[DATA LISTING]

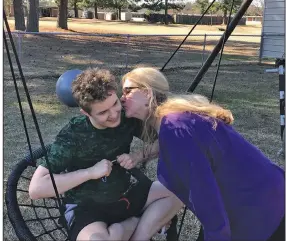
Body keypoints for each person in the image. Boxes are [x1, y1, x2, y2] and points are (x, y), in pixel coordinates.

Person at [120, 67, 285, 241]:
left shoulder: (175, 128)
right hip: (266, 197)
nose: (122, 98)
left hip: (259, 209)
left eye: (127, 91)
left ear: (147, 92)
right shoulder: (176, 119)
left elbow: (203, 193)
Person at [29, 68, 182, 241]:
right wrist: (89, 173)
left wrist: (138, 155)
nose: (114, 115)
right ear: (86, 113)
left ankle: (137, 235)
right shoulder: (73, 134)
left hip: (124, 197)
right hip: (86, 207)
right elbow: (36, 189)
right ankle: (135, 222)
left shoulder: (126, 117)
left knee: (180, 189)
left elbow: (166, 140)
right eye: (102, 112)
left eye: (115, 104)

[/DATA LISTING]

THE TASK → Find the word "left" in the entries above. Copy every line that has it.

RESPONSE BELOW →
left shoulder: (175, 128)
left hip: (259, 209)
left eye: (127, 91)
left ear: (147, 92)
left elbow: (203, 193)
left wrist: (138, 155)
left ankle: (137, 235)
left hip: (124, 197)
left shoulder: (126, 117)
left knee: (180, 189)
left elbow: (166, 140)
left eye: (115, 104)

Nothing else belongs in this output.